Unfortunately, not all of us are diligent readers, nor are all of your customers going to even see the website prior to booking as many will be fed to you via the OTAs or other third parties. As such, you need to explicitly state and repeat any such mission critical restaurant policies through your prearrival communications. Again, guest messaging apps are instrumental in completing this task without bogging down your team, while all templated emails sent out via the PMS can be updated to include the necessary text string.

Thinking contextually, not all of us are regimented planners, especially when it comes to leisure guests on a whimsical vacation. Some will leave lunch and dinner to the last minute. This uncertainty over a guest’s ability to get restaurant reservations can therefore work to your advantage by being a trusted middleman for bookings and as a source of those outlets where spots are still available.

There are opportunities therein for technology to shine—and I emphasize digital over in-person as this also conforms to many guests’ preference for contactless communications. If you have a guest messaging app with a virtual concierge component, navigating the reservations-only climate on a customer’s behalf is an excellent use case for a post-pandemic service that is highly sought-after. Moreover, there are numerous plug-ins you can investigate that will curate your website’s or your app’s dining-related content.

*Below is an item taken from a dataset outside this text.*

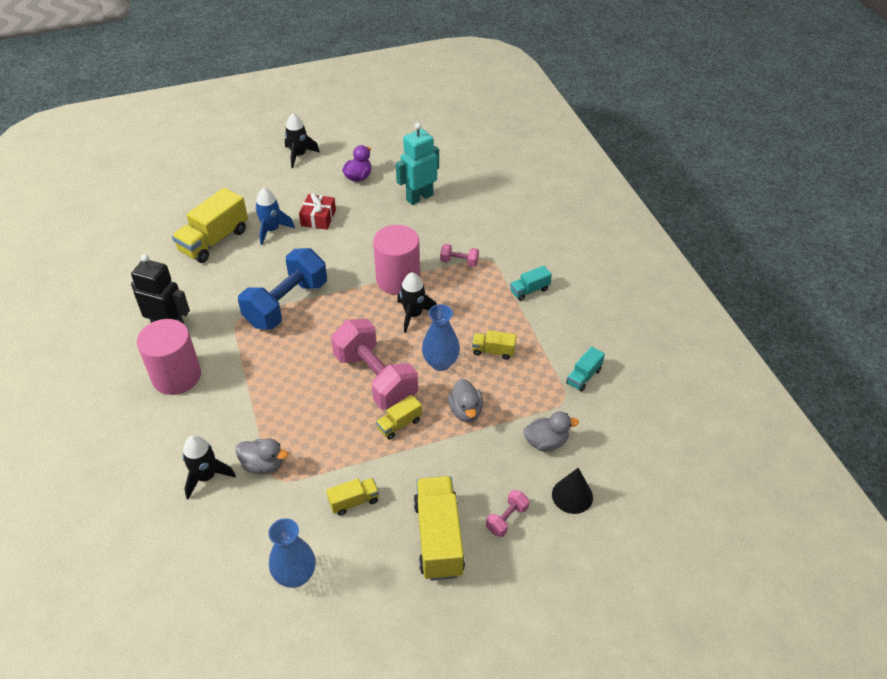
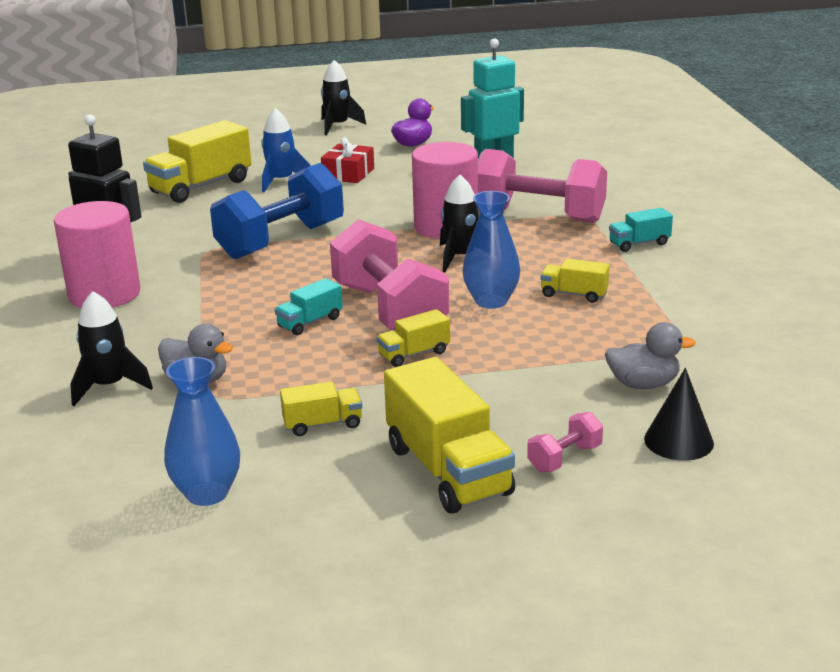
camera: 10 degrees right, 20 degrees down
yellow truck [413,476,465,581] -> yellow truck turned 150 degrees clockwise [384,357,515,513]
pink dumbbell [440,244,479,267] -> pink dumbbell [478,149,607,223], size x2.33
grey duck [448,379,483,422] -> none
turquoise truck [566,346,605,392] -> turquoise truck moved to [275,278,343,335]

Another option to explore is partnerships. Specifically, maintaining a number of standing reservations for your hotel guests and perhaps a discount or value-added promotion in exchange for sending a certain number of patrons their way. And once the details of the relationship are hashed out, this should all be made bookable online, of course.

Whichever route you pursue, this is yet another example of how technology can help you through the various topsy-turvy aspects of the next normal so that guest service is never compromised. Particularly as we are all trying to avoid negative reviews, it’s crucial that you alert guests to this travel issue, letting them see you as attentive providers who saved them from potential disaster.